Problem description: Reproduce, from the lines below, exactly the stretch that begins at the line containing "I know that the Lord secures" and ends at the line containing "2025: What to Expect", both included.

Exercise data:

━━━━━━━━

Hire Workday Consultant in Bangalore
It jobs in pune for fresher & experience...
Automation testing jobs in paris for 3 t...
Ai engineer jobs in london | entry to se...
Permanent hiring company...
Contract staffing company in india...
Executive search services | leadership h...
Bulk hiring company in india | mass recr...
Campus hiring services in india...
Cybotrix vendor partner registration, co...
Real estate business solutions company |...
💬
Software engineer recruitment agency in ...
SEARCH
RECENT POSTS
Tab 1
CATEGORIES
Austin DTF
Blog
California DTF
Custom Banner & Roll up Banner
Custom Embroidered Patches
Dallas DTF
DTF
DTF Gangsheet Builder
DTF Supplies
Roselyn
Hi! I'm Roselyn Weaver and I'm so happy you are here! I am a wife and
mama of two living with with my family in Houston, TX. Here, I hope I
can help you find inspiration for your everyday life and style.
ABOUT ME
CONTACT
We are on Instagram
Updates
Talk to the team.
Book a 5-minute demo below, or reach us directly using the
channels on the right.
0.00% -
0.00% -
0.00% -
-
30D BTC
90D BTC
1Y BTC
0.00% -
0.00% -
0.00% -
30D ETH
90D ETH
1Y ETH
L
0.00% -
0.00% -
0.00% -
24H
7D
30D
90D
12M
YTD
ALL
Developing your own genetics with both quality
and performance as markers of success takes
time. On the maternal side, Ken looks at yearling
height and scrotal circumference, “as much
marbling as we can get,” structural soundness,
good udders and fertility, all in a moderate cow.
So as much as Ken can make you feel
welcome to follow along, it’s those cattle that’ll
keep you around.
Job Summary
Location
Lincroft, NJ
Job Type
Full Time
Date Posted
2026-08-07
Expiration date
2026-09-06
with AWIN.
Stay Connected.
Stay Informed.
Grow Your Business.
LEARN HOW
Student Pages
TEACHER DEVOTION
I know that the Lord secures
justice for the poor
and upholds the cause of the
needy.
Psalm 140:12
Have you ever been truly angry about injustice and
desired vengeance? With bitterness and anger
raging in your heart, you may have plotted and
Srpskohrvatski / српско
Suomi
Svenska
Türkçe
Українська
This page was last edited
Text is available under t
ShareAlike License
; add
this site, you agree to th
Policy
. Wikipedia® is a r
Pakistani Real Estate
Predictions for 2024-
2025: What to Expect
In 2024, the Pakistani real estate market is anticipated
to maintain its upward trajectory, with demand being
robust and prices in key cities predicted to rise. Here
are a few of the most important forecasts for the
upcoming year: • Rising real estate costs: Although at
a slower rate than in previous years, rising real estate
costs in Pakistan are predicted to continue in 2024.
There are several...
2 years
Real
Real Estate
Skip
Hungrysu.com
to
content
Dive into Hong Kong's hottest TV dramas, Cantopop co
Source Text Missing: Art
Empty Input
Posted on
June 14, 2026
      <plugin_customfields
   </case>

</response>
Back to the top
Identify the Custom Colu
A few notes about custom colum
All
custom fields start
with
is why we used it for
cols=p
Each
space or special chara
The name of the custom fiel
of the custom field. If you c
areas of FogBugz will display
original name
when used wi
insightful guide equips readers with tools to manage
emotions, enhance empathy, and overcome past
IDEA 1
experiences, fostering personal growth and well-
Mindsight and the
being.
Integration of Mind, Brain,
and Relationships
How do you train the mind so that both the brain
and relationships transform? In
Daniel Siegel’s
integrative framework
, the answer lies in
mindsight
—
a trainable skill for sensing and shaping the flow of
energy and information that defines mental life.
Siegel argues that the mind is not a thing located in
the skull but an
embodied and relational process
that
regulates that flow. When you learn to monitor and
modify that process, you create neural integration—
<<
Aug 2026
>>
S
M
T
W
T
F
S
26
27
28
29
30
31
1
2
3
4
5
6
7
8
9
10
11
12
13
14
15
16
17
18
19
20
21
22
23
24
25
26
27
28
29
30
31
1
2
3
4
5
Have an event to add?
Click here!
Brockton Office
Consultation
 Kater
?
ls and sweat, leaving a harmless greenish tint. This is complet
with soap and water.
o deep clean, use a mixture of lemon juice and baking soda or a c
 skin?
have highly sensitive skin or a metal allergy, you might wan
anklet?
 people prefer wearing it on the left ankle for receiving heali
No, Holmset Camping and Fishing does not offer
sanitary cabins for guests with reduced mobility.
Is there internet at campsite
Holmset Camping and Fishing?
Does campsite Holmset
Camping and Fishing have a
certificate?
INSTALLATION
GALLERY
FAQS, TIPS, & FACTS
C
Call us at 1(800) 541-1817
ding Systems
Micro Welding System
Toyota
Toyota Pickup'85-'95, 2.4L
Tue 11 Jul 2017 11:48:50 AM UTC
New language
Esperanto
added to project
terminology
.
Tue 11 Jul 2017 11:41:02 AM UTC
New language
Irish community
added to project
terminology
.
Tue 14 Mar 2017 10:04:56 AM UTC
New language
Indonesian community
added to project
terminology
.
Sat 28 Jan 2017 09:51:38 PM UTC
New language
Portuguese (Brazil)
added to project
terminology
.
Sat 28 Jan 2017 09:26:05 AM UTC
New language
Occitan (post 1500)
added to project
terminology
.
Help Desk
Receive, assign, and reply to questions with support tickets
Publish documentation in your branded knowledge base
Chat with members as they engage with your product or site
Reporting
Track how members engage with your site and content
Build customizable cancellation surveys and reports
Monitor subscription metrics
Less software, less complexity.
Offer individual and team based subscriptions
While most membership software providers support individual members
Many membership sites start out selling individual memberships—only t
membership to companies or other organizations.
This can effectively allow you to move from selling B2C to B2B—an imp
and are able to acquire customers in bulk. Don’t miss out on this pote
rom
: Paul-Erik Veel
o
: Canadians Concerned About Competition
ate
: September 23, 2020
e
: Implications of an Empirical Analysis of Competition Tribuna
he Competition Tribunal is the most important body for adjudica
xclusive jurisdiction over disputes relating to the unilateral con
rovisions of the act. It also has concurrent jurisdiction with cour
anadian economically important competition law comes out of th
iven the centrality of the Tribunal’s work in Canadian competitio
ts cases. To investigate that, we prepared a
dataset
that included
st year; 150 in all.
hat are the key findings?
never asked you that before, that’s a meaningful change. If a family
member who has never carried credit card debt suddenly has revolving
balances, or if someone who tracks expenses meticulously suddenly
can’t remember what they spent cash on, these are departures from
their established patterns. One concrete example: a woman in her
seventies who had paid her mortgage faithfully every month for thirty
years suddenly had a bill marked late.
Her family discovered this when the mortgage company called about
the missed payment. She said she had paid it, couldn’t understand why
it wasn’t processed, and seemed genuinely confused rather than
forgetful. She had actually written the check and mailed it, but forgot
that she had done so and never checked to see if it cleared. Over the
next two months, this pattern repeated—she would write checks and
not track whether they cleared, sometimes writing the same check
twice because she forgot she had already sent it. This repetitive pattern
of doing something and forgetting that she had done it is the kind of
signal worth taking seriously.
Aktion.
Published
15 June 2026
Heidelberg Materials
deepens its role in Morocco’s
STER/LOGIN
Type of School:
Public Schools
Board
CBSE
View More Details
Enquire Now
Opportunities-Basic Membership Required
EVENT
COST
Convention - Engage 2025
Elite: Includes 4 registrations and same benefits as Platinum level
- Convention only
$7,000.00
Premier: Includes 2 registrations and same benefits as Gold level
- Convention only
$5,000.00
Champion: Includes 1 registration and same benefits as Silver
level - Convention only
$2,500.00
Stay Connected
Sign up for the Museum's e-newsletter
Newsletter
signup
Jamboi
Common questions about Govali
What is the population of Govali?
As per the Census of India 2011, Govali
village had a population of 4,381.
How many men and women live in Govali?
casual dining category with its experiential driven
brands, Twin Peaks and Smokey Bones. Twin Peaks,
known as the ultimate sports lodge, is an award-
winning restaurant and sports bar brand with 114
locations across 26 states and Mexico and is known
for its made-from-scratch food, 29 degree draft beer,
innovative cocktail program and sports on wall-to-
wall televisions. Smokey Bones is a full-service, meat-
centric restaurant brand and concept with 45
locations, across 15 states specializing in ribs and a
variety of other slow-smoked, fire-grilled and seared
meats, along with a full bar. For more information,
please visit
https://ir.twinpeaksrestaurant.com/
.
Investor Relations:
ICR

━━━━━━━━

Task answer:
I know that the Lord secures
justice for the poor
and upholds the cause of the
needy.
Psalm 140:12
Have you ever been truly angry about injustice and
desired vengeance? With bitterness and anger
raging in your heart, you may have plotted and
Srpskohrvatski / српско
Suomi
Svenska
Türkçe
Українська
This page was last edited
Text is available under t
ShareAlike License
; add
this site, you agree to th
Policy
. Wikipedia® is a r
Pakistani Real Estate
Predictions for 2024-
2025: What to Expect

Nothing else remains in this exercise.